_Zadania_
1 - Proszę przetłumaczyć na angielski zdanie z analizowanego tekstu: „To tylko dorośli molestowani są pedofilią znacznie częściej.”
2 - Oceń, czy poniższe stwierdzenia zgadzają się z analizowanym tekstem. Przy każdym odpowiedz tak lub nie i przytocz rozstrzygające słowa tekstu. (a) Według Polityki wykorzystywanie seksualne dzieci zdarza się dziś częściej niż 10 lat temu. (b) Blisko połowa dorosłych uważa, że takie wykorzystywanie zdarza się dziś częściej. (c) Są tytuły prasowe, które o tym nie napisały.

Dzieci we mgle
Nie wiem, jak dzieci, ale czytelnicy molestowani są pedofilią w sposób nie do wytrzymania i naprawdę domagający się jakiejś kary. Nie ma tytułu, który by o tym nie napisał, zwracając jednocześnie uwagę – jak Polityka – że „ wykorzystywanie seksualne dzieci nie zdarza się dziś częściej niż 10 lat temu”, choć „ blisko 50 proc. dorosłych wyraziło taką opinię”. To tylko dorośli molestowani są pedofilią znacznie częściej.

_Wyodrębnione wiersze_
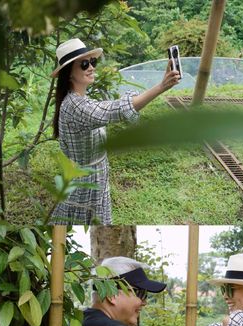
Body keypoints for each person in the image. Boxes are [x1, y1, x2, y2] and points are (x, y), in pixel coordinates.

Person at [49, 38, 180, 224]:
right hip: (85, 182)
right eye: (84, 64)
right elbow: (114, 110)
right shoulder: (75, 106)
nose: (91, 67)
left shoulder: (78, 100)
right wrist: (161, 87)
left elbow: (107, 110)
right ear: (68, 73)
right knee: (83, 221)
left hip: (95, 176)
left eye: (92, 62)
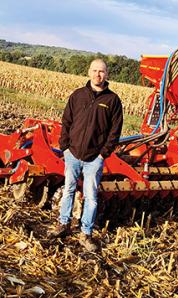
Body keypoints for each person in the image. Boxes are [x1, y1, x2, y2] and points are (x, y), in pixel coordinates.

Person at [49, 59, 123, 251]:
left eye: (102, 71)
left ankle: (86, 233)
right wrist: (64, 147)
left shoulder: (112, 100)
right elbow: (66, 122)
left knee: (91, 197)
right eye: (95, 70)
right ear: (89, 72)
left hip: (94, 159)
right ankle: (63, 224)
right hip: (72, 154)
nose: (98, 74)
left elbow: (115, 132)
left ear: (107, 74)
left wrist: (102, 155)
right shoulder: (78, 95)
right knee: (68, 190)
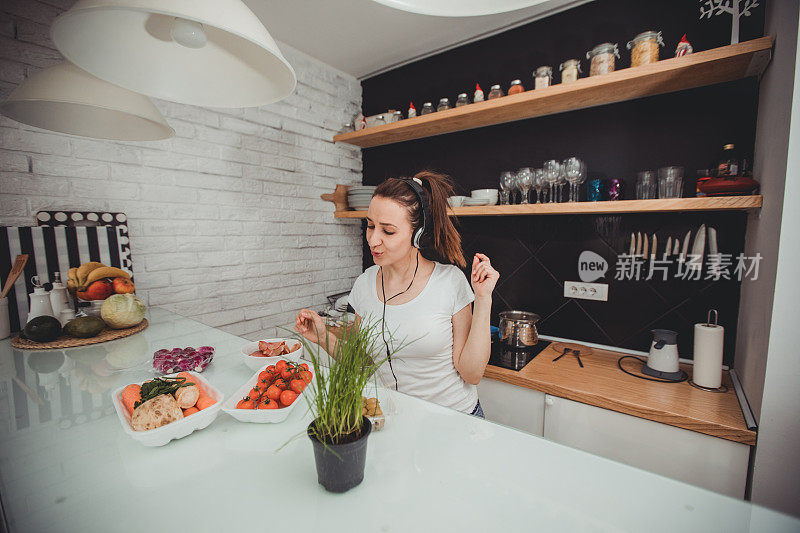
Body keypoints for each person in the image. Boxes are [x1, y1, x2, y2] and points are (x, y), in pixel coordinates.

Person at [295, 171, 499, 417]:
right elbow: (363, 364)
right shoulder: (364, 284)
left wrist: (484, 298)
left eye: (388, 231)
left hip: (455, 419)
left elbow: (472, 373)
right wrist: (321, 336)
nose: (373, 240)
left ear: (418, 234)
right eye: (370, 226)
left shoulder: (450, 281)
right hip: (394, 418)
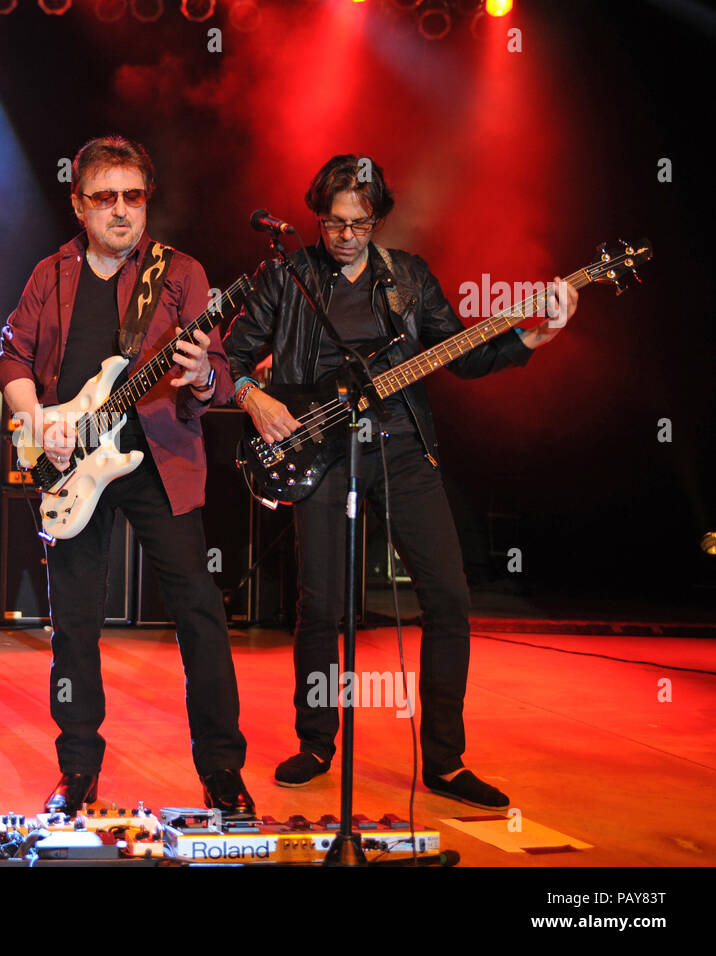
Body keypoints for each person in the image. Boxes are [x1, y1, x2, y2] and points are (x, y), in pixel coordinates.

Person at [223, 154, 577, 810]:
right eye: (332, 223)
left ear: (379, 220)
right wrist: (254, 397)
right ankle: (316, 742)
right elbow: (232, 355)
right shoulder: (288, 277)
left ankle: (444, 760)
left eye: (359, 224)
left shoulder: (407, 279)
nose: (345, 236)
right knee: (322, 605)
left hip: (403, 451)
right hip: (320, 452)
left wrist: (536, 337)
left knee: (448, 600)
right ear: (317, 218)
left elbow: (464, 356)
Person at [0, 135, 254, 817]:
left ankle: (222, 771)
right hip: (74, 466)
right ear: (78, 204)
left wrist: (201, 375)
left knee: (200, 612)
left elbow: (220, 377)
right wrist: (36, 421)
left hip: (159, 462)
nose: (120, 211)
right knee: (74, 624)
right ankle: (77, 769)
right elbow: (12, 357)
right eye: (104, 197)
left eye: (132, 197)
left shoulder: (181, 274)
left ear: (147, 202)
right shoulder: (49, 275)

_Odpowiedzi do zadań_
1 - It is only adults who are pestered with pedophilia far more often.

2 -
(a) Nie: „wykorzystywanie seksualne dzieci nie zdarza się dziś częściej niż 10 lat temu”.
(b) Tak: „blisko 50 proc. dorosłych wyraziło taką opinię”.
(c) Nie: „Nie ma tytułu, który by o tym nie napisał”.